To get the most out of this data set you need to understand what each column in it represents. The ‘Title’ column gives you the title of the movie which can be used for further search or exploration on popular streaming services and websites that are dedicated to providing detailed information about movies. The ‘MPAA Rating’ lists any Motion Picture Association (MPAA) rating for a movie which consists of G (General Audiences), PG (Parental Guidance Suggested), PG-13 (Parents Strongly Cautioned), R (Under 17 Requires Accompanying Parent or Guardian) etc. The 'Budget' column give you an approximate idea about how much a particular production cost while the 'Gross' columns depicts its earnings if it was released in theaters while its successor 'Release Date' reveals when each film has been released or is going to release in future. The columns 'Genre', 'Runtime', and ‘Rating Count’ cover subjects such as what type of movie is it?

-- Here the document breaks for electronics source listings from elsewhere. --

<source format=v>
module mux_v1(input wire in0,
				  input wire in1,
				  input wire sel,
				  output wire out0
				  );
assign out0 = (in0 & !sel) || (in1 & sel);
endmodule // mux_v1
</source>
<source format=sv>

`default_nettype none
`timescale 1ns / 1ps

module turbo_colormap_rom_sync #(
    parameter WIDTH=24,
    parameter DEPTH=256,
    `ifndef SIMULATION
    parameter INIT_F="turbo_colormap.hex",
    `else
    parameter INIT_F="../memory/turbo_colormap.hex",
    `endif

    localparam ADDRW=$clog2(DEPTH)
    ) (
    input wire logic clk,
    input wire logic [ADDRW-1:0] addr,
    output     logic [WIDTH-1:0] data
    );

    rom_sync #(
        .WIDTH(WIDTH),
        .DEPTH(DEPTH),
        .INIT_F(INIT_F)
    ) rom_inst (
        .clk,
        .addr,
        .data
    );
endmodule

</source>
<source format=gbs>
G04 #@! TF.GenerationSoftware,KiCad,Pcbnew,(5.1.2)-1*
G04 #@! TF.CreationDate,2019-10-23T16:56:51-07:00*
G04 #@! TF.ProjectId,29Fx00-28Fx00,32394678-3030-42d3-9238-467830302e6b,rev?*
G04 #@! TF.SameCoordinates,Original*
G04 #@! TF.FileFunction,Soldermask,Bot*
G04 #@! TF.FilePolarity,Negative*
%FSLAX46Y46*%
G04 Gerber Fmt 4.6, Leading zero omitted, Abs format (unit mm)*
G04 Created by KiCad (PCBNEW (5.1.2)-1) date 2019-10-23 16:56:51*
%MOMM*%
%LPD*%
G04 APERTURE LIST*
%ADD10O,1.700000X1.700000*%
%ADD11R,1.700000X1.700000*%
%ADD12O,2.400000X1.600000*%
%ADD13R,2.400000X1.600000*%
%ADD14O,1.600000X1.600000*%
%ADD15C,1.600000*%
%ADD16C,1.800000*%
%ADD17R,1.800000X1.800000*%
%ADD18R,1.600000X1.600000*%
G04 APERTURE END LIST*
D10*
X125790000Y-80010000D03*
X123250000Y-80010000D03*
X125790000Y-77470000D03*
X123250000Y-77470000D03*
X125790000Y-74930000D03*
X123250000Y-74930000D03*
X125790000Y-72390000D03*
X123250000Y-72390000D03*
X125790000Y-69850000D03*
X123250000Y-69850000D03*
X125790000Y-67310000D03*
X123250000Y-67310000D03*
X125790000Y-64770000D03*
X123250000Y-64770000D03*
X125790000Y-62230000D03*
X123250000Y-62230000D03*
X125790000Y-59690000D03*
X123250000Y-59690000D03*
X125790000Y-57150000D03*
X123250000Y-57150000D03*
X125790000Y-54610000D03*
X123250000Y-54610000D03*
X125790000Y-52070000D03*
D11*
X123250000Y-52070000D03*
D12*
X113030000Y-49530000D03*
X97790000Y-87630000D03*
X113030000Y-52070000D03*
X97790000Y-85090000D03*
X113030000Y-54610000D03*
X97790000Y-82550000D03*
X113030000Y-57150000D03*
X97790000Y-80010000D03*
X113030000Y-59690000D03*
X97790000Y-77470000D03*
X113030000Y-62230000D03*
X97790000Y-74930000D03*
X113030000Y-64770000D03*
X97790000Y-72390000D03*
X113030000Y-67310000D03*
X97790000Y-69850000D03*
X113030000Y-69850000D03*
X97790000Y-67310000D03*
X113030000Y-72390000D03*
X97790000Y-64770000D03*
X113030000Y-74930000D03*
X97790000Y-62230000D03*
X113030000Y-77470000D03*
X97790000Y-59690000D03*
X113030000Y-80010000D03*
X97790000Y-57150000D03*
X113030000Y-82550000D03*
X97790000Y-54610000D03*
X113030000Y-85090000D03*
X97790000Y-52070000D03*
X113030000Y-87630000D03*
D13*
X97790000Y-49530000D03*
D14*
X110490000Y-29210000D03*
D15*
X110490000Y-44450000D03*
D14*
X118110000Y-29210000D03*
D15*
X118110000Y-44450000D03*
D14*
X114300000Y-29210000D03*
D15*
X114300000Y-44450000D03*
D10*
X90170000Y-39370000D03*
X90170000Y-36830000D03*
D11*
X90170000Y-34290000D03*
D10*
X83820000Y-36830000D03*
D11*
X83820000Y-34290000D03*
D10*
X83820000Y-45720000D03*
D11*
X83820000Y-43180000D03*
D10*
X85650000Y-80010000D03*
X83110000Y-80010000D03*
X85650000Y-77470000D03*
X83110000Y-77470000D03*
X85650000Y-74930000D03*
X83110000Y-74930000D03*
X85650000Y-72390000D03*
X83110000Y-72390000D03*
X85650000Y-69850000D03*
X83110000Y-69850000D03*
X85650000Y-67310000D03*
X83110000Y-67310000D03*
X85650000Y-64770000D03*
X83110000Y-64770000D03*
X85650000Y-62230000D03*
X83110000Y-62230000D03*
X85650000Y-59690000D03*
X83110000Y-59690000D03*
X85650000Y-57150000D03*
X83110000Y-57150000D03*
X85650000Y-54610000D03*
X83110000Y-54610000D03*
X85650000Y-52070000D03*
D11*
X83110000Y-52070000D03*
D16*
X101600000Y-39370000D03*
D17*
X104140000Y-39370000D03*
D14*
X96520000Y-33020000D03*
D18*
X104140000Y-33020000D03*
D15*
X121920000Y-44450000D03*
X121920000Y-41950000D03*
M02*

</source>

Every genre will have an associated runtime limit along with rating count which refers to number people who have rated/reviewed a particular flick whether on IMDB or other streaming services as well as paper mediums like newspapers . Last but not least summary field states an overview of what we can expect from film so take this in account before watching anything especially if include children members in your family.
So go ahead - start exploring this interesting dataset today!

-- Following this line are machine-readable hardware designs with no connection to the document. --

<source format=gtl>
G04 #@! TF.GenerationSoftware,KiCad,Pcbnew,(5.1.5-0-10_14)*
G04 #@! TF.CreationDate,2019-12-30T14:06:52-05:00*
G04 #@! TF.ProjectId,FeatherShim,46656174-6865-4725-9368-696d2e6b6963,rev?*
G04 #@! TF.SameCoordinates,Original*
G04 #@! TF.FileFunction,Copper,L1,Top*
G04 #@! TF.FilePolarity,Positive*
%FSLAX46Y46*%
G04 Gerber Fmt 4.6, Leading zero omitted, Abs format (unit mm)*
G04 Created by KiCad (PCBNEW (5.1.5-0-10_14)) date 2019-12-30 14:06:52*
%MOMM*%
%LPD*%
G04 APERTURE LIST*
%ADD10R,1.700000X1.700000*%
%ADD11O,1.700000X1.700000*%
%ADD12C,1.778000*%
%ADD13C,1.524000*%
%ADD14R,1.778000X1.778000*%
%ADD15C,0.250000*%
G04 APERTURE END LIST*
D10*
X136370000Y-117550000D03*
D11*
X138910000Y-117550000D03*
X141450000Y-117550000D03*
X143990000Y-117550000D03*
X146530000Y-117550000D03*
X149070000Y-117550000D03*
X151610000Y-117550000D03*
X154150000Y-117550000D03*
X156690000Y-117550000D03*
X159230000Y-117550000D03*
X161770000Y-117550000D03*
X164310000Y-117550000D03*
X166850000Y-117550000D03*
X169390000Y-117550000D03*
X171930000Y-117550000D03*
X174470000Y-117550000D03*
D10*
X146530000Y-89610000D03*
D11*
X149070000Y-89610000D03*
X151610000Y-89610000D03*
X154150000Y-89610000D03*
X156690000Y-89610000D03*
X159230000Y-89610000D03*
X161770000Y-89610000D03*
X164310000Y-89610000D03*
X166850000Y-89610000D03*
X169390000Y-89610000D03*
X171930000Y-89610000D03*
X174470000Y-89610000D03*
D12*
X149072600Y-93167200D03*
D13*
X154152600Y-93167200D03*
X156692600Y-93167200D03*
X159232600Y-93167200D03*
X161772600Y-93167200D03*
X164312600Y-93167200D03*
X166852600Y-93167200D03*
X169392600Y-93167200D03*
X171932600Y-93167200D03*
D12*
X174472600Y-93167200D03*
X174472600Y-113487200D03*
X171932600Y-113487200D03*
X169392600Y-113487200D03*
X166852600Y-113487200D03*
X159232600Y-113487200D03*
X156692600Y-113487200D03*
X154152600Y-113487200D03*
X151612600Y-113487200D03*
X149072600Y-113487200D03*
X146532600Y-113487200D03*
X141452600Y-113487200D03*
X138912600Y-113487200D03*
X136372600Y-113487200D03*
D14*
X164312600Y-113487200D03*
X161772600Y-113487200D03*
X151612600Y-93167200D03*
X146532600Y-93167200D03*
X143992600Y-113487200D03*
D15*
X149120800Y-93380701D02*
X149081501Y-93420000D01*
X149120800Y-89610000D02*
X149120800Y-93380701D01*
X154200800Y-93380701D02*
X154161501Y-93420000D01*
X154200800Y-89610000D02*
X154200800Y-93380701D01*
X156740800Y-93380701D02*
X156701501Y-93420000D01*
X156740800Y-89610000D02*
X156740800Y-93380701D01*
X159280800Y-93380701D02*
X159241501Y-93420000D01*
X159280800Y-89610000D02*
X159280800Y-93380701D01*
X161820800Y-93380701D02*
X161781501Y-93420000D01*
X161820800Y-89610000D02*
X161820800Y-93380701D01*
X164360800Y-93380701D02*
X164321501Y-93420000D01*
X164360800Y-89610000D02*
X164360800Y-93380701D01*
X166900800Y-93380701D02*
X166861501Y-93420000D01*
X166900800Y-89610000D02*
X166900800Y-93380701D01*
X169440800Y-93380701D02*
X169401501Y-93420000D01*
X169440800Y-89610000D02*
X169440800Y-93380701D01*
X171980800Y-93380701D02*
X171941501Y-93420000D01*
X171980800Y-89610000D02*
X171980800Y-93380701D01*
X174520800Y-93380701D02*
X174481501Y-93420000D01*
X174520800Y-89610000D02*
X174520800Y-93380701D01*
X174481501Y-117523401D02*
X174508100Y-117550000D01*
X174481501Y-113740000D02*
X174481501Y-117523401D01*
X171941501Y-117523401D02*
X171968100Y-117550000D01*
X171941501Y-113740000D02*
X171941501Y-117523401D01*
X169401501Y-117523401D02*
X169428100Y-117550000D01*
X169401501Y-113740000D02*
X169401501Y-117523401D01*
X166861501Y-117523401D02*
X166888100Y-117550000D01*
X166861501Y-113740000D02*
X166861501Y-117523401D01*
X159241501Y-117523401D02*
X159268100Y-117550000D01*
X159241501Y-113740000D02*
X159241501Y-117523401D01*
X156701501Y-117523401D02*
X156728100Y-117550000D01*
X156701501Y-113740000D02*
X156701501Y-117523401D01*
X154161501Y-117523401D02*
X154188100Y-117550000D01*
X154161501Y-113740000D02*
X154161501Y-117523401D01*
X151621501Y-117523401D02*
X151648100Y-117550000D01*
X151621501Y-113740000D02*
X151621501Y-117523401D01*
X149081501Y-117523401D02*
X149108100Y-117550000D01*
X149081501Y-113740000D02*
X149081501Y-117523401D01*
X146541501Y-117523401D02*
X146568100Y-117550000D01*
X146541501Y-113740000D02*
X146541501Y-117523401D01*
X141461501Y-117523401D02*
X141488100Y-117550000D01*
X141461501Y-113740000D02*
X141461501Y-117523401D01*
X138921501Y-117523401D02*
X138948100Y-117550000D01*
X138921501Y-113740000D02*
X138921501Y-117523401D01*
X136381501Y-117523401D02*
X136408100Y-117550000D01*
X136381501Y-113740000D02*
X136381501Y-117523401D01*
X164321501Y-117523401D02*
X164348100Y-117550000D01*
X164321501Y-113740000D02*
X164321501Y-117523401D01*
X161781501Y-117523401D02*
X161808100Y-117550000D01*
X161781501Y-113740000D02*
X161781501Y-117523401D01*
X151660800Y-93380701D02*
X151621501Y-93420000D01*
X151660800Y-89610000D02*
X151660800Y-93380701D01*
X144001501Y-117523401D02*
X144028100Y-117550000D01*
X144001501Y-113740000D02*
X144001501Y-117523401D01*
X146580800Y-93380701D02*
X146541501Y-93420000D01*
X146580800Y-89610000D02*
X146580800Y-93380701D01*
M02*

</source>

- Creating a box office prediction model using budget, genre, release date and MPAA rating
- Using the summary data to create a sentiment analysis tool for movie reviews
- Building a recommendation engine for users based on their prior ratings and what other users with similar tastes have rated as highly
If you use this dataset in your research, please credit the original authors. Data Source
See the dataset description for more information.
File: movies.csv | Column name | Description | |:-----------------|:-------------------------------------------------------------------------------| | Title | The title of the movie. (String) | | MPAA Rating | The Motion Picture Association of America (MPAA) rating of the movie. (String) | | Budget | The budget of the movie in US dollars. (Integer) | | Gross | The gross revenue of the movie in US dollars. (Integer) | | Release Date | The date the movie was released. (Date) | | Genre | The genre of the movie. (String) | | Runtime | The length of the movie in minutes. (Integer) | | Rating Count | The number of ratings the movie has received. (Integer) | | Summary | A brief summary of the movie. (String) |
If you use this dataset in your research, please credit the original authors. If you use this dataset in your research, please credit Yashwanth Sharaff.